Psychonauts is on many fronts a ground breaking game. In a review it would be easy to say that the witty dialogue is what makes this game stand out, but that would leave out the compelling assortment of collectibles. One could say the gorgeous art style is what makes this IP so unique, but that would undermine the fantastic platforming gameplay. The great thing about Psychonauts is that there is not just one compelling aspect about it that has created the cult following it has developed today. Psychonauts has, since its 2005 release, seen a massive following because of it’s unique range of quirky characters that could only be tangible in a Tim Schafer game, it’s deep platforming mechanics, and it’s overlaying story that is pieced together with some of the best-executed dialogue found even in the Double Lift portfolio of story focused games.
The story in Psychonauts is a compelling one, to say the least. It is a deep and interesting experience that places the player into the role of Raz, an aspiring psychic cadet with a dream of becoming a psychonaut, a sort of soldier that grasps their powerful minds in the form of an array of outlets allowing for powers of telekinesis or invisibility. The story displays many hardships Raz has to conquer in order to become what it takes to master genuine psychic ability. The story starts at a summer camp created with the intent of finding upcoming and sprouting talent for the psychonaut program. The rest of the game is generally played in two separate types of environments; the campground and the minds of people Raz explores as he progresses through the approximately twelve-hour story.
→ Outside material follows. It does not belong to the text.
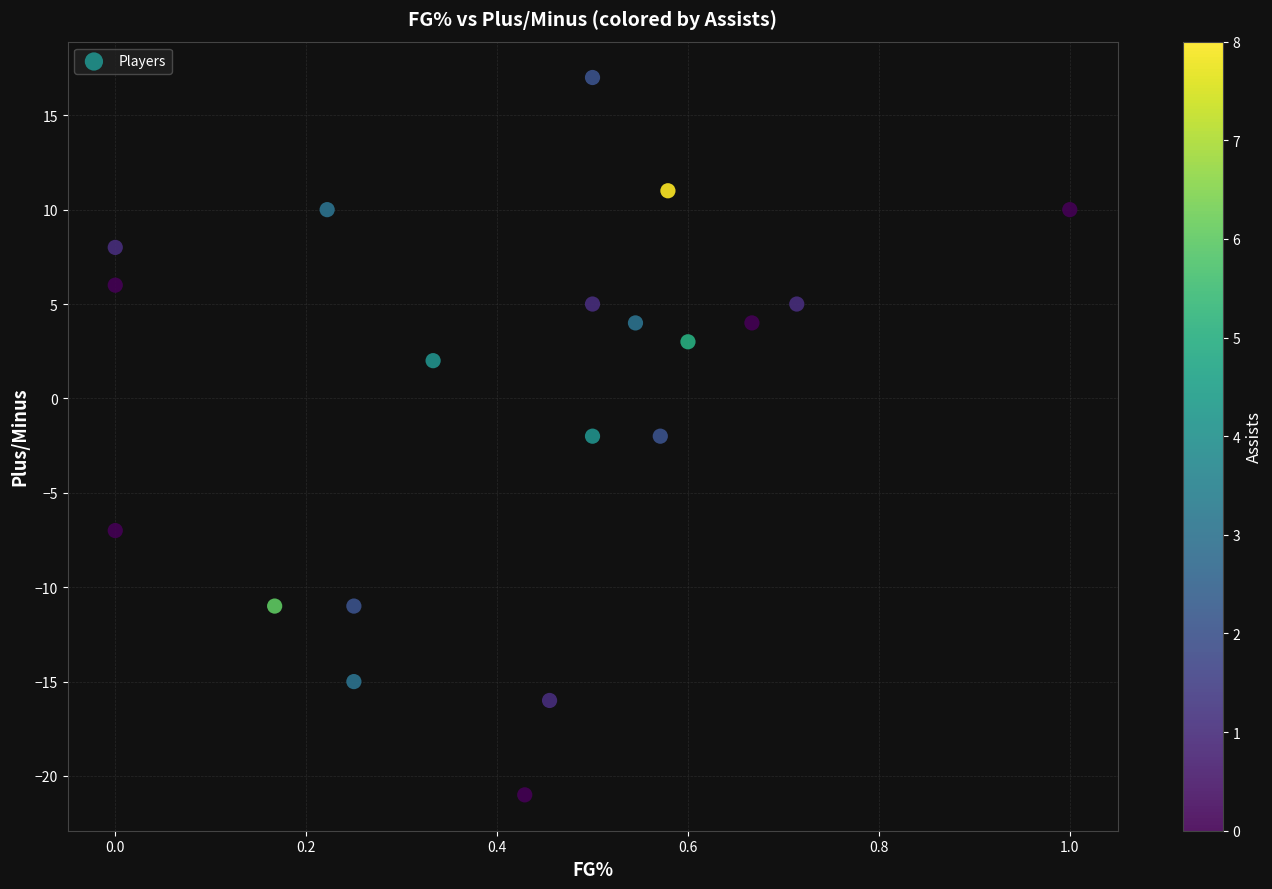

What is the range of Y values (max minus min)?

38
One key aspect of Psychonauts that drips with personality is the characters. Each and every character feels completely fleshed out and seems to have purpose whether that be just to add to the witty dialogue and compelling story one would expect in a Tim Schafer game. Raz is an extremely likable and relatable main character and this is, in part, because of his supporting cast of odd summer camp goers and instructors.
The sounds of Psychonauts are also icing on the cake of this great experience. If music does one thing in video games, it very much does a great job of tying things together, and this is definitely the case in Psychonauts. The music meshes very well with the general theme of each section of the game. The voice acting couldn’t have been executed any better and the entire cast did an excellent job. One minor complaint is some instances where characters repeated their lines on a multitude of occasions, most notably in boss fights. That being said, this diminishes less than a fraction of the experience.
Psychonauts has generally solid gameplay. It feels clean and precise as far as the platforming goes and the “puzzles” are all fun and fair amounts of difficult. One unique aspect of Psychonauts gameplay is Raz’ ability to use special powers. Raz throughout the game begins to learn new powers only able to be mastered through help from psychonauts that help run the summer camp. Most of the abilities are used in creative ways and can be used to solve some areas of the game. That being said there are a select few of the abilities that were under-utilized such as clairvoyance, or the ability to see from other creatures’ perspectives. Although this ability is utilized in one specific section of the game, it feels like it was only used for one specific puzzle as the rest of the powers had a genuine purpose throughout the entire game.
Psychonauts is definitely one of a kind. Tim Schafer struck gold with compiling a fantastic story, tight and fun gameplay, and a superb cast of characters all packages with witty dialogue.